Related to SPAC Private Placement Warrants

  • Private Placement Warrants shall have the meaning given in the Recitals hereto.

  • Private Placement Warrants Purchase Agreement shall have the meaning given in the Recitals hereto.

  • Private Placement (or “limited offering”) means an offering that is exempt from registration under the 1933 Act pursuant to Section 4(2) or Section 4(6) of the 1933 Act or pursuant to rule 504, rule 505 or rule 506 under the 1933 Act.

  • Private Placement Lock-up Period means, with respect to Private Placement Warrants that are held by the initial purchasers of such Private Placement Warrants or their Permitted Transferees, and any of the Ordinary Shares issued or issuable upon the exercise or conversion of the Private Placement Warrants and that are held by the initial purchasers of the Private Placement Warrants or their Permitted Transferees, the period ending 30 days after the completion of the Company’s initial Business Combination.

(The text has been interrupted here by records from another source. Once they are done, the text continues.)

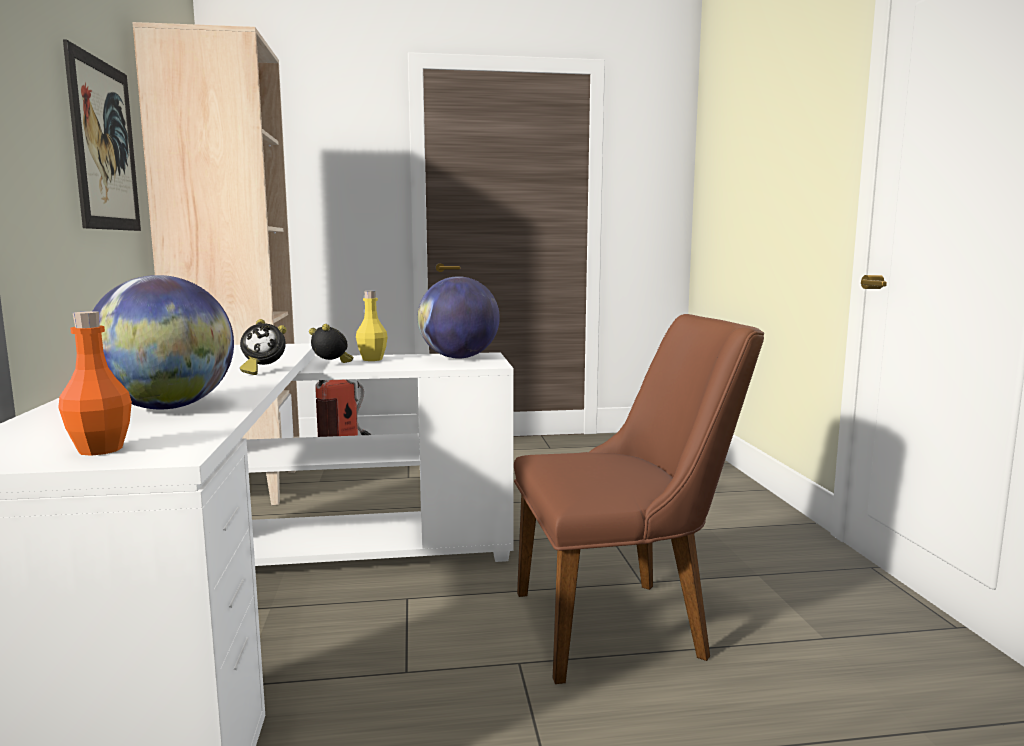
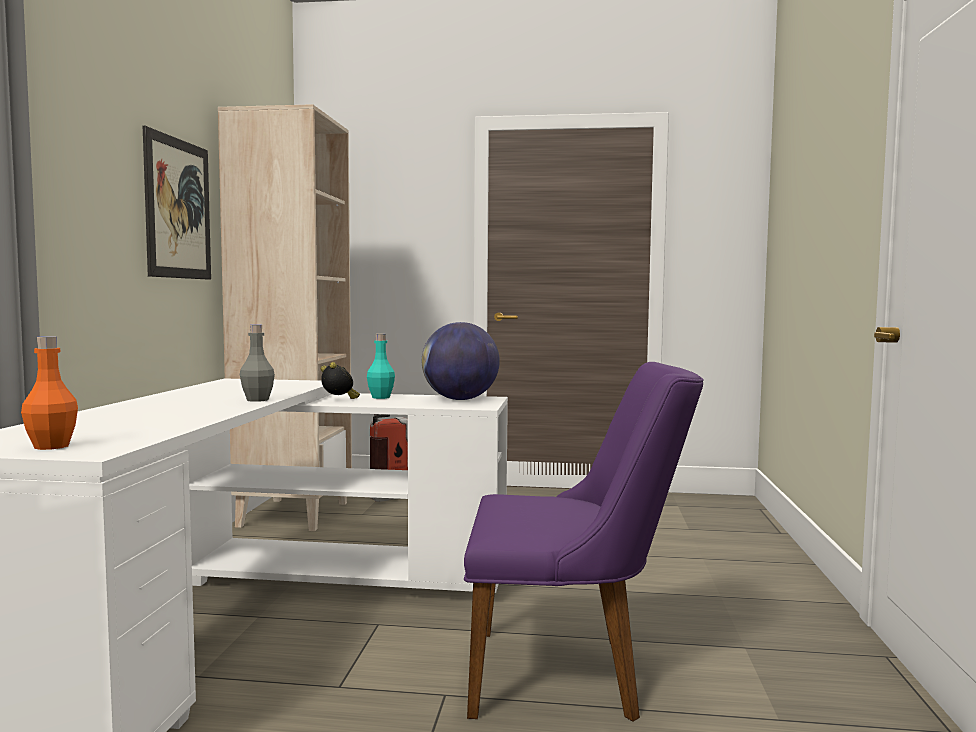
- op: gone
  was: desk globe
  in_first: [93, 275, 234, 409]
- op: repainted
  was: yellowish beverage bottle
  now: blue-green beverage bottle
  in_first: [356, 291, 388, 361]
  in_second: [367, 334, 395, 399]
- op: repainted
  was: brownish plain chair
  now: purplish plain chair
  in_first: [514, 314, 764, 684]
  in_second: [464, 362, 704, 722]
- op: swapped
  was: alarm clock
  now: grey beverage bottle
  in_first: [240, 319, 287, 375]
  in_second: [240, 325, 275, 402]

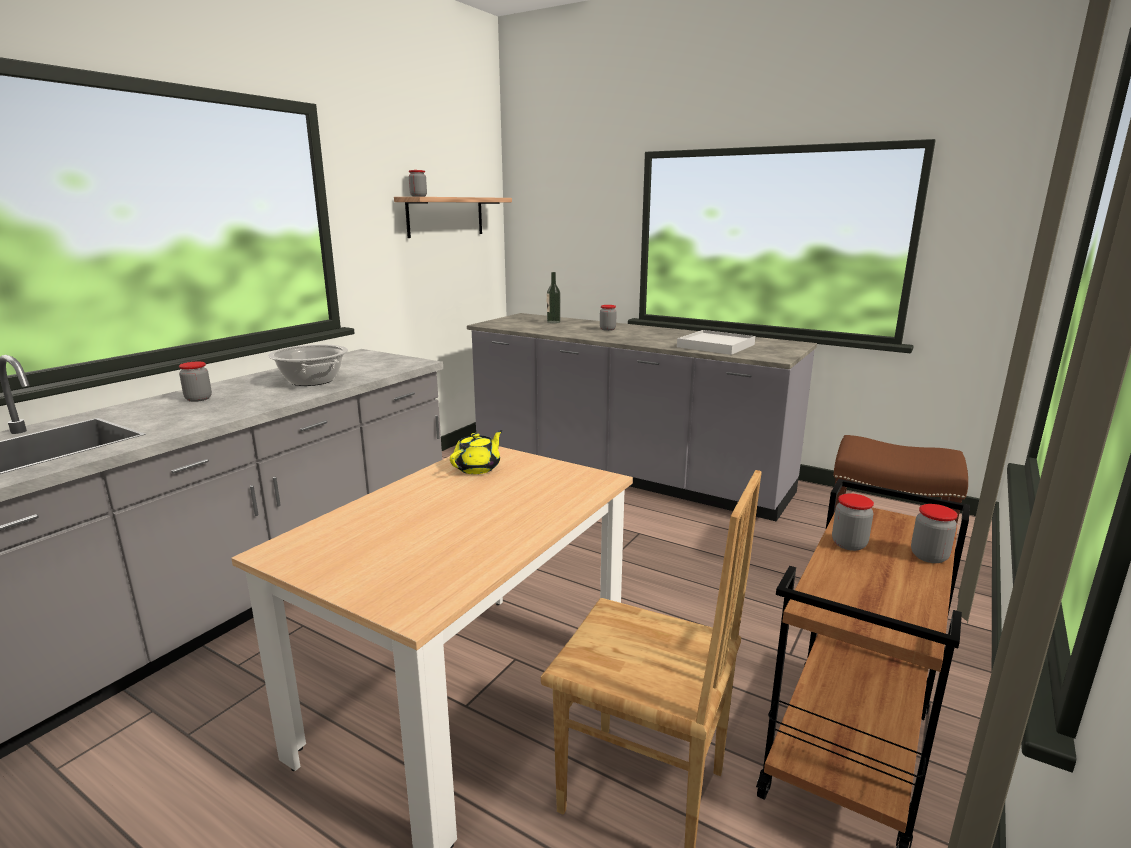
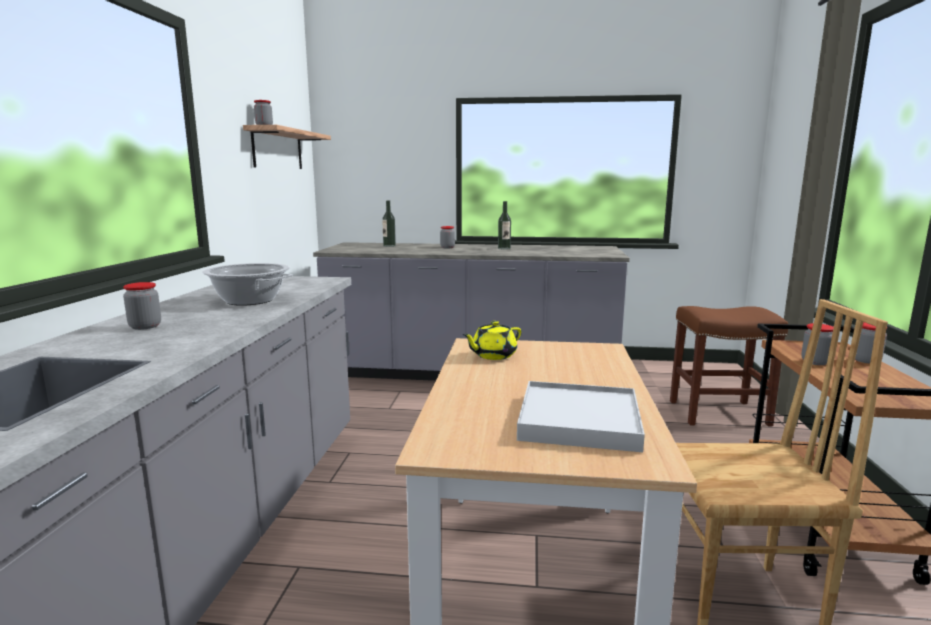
- op: shifted
  was: white tray
  in_first: [677, 330, 755, 355]
  in_second: [517, 381, 645, 452]
- op: rotated
  was: yellowish tea pot
  in_first: [450, 430, 502, 474]
  in_second: [463, 321, 521, 360]
  clockwise: -135
- op: new
  now: beverage bottle
  in_second: [498, 201, 511, 250]

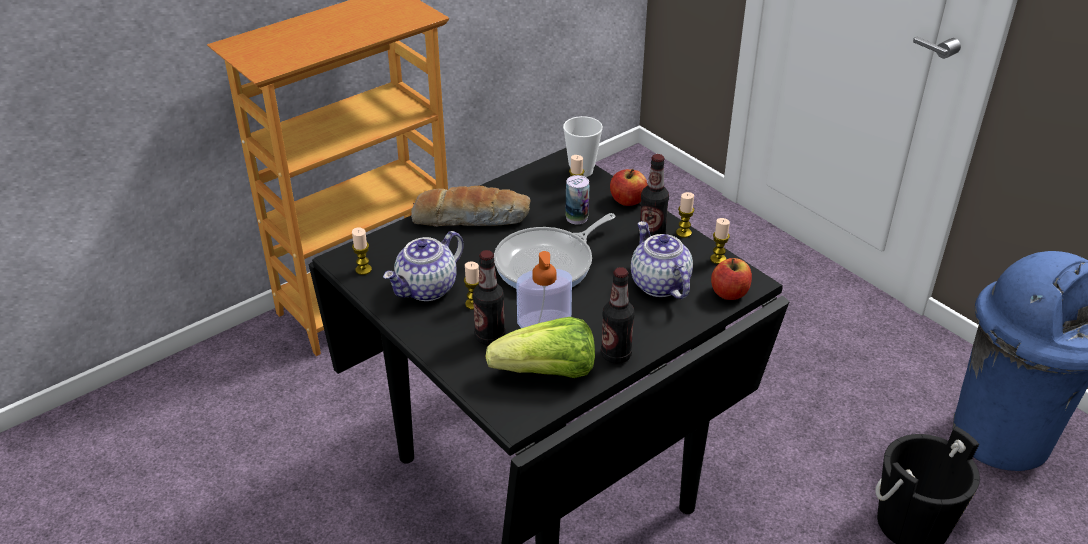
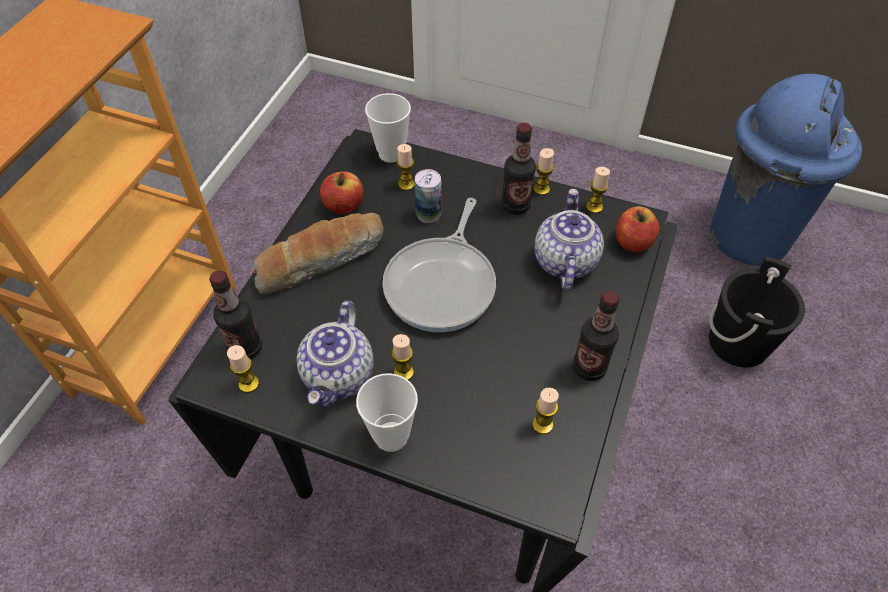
- op: shifted
  was: apple fruit
  in_first: [610, 169, 648, 206]
  in_second: [320, 171, 364, 214]
- op: rotated
  was: tea pot
  in_first: [631, 221, 693, 299]
  in_second: [534, 189, 604, 290]
  clockwise: 60
- op: shifted
  was: beverage bottle
  in_first: [472, 250, 505, 346]
  in_second: [209, 270, 262, 359]
- op: gone
  was: soap dispenser
  in_first: [516, 251, 572, 328]
- op: swapped
  was: lettuce head
  now: wax candle
  in_first: [486, 317, 595, 378]
  in_second: [532, 388, 559, 434]
- op: new
  now: small cup
  in_second: [356, 373, 418, 452]

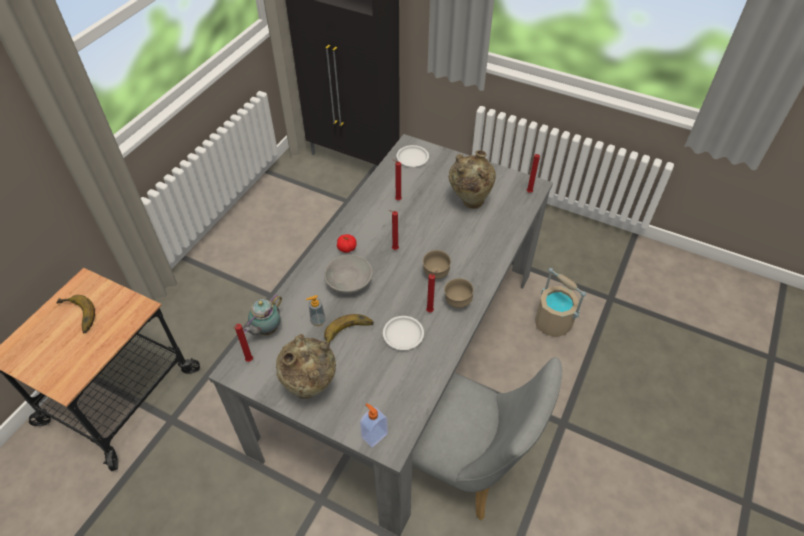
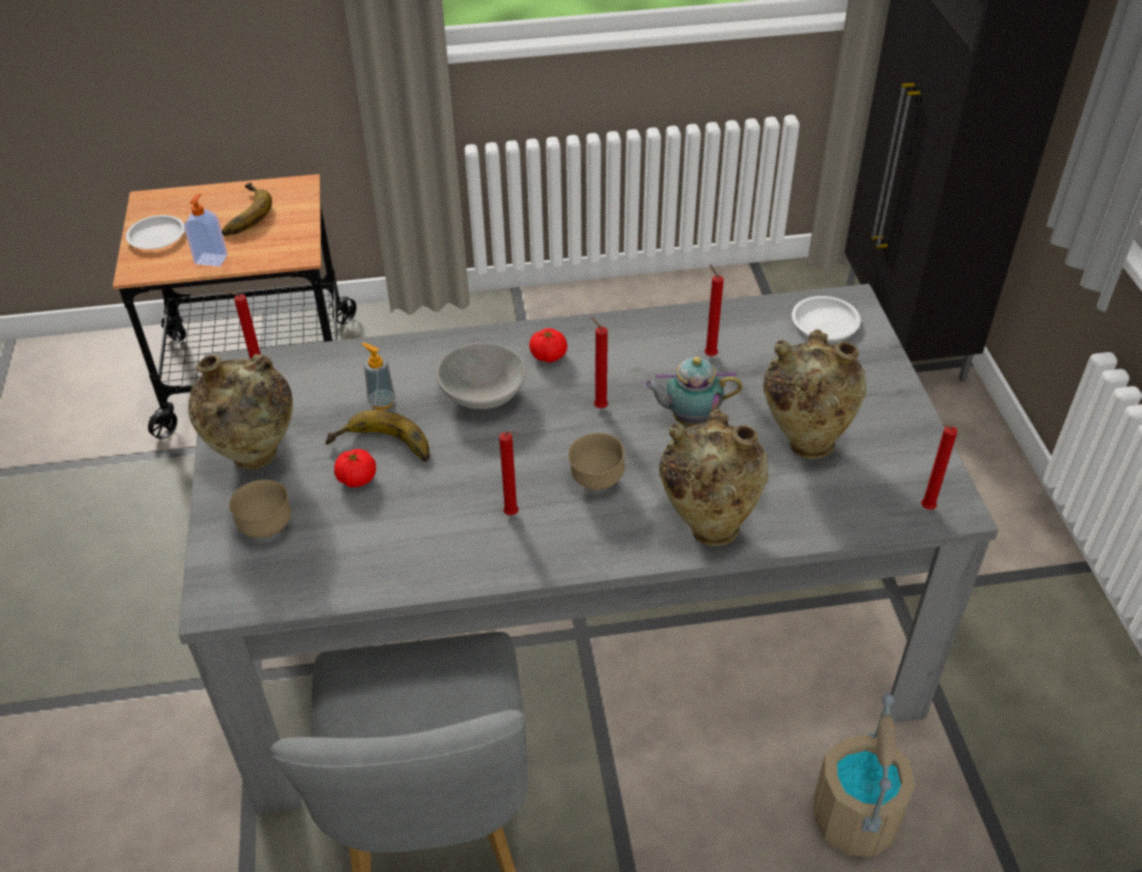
- op: shifted
  was: brownish serving bowl
  in_first: [444, 278, 473, 308]
  in_second: [229, 480, 291, 538]
- op: shifted
  was: tea pot
  in_first: [243, 294, 282, 335]
  in_second: [643, 357, 742, 426]
- op: shifted
  was: white flat dish
  in_first: [383, 316, 424, 350]
  in_second: [126, 215, 185, 249]
- op: shifted
  was: soap dispenser
  in_first: [360, 403, 388, 448]
  in_second: [184, 194, 228, 267]
- op: new
  now: beige-coloured vase
  in_second: [659, 409, 768, 546]
- op: new
  now: fresh tomato
  in_second: [334, 449, 376, 487]

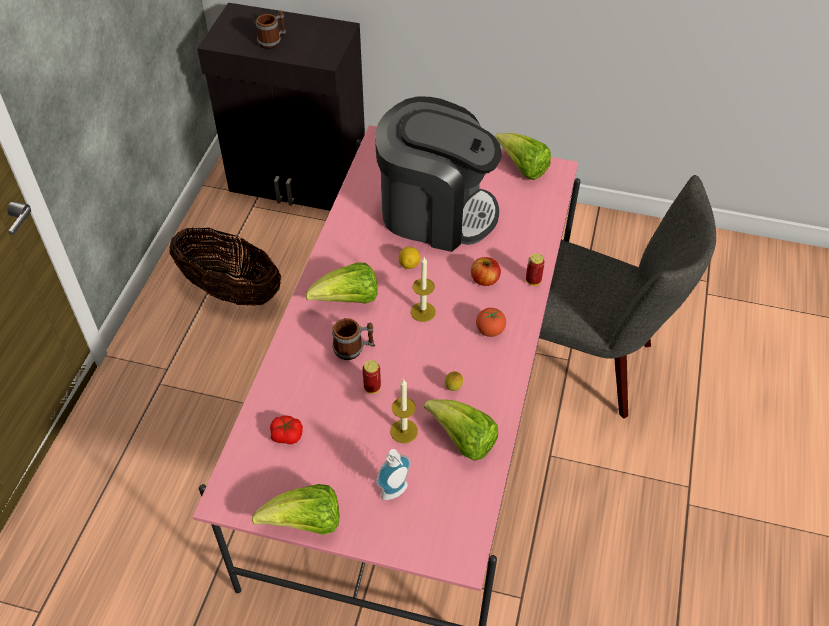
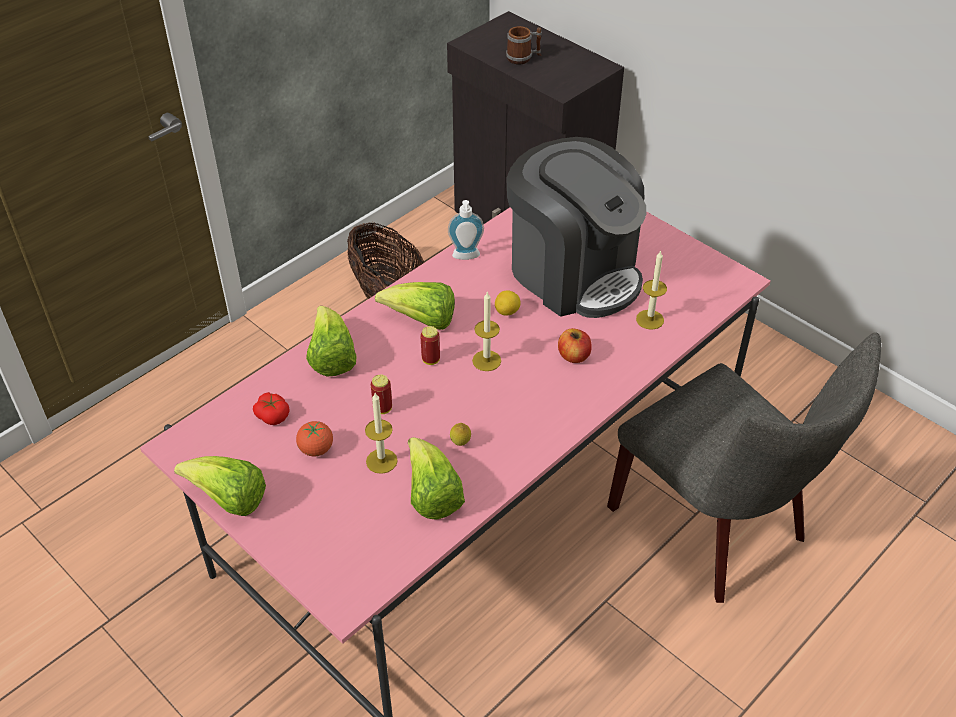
- op: shifted
  was: lettuce head
  in_first: [495, 133, 551, 180]
  in_second: [306, 306, 356, 377]
- op: shifted
  was: can
  in_first: [526, 253, 545, 286]
  in_second: [420, 326, 440, 365]
- op: shifted
  was: fresh tomato
  in_first: [476, 307, 506, 337]
  in_second: [296, 421, 333, 456]
- op: gone
  was: mug
  in_first: [332, 318, 375, 360]
- op: shifted
  was: soap dispenser
  in_first: [377, 449, 411, 500]
  in_second: [448, 200, 484, 260]
- op: new
  now: wax candle
  in_second: [636, 250, 667, 330]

  • Private Warrants means the Warrants the Investors are privately purchasing simultaneously with the consummation of the Company’s initial public offering.

  • SPAC Warrants means SPAC Private Warrants and SPAC Public Warrants, collectively.

  • Existing Warrants means any warrants to purchase Common Stock outstanding on the date of this Agreement.

  • Common Warrants means, collectively, the Common Stock purchase warrants delivered to the Purchasers at the Closing in accordance with Section 2.2(a) hereof, which Common Warrants shall be exercisable immediately and have a term of exercise equal to five (5) years, in the form of Exhibit A attached hereto.

  • Series B Warrants means, collectively, the Series B Common Stock purchase warrants delivered to the Purchasers at the Closing in accordance with Section 2.2(a) hereof and the other Series B Warrants contemplated under Section 2.1 to be issued concurrently at the Closing, which Series B Warrants shall be exercisable beginning immediately and have a term of exercise equal to five (5) years, in the form of Exhibit B-2 attached hereto.

  • Qualifying Warrants means net share settled warrants to purchase Common Stock that have an exercise price greater than the current Market Value of the issuer’s Common Stock as of their date of issuance, that do not entitle the issuer to redeem for cash and the holders of such warrants are not entitled to require the issuer to repurchase for cash in any circumstance.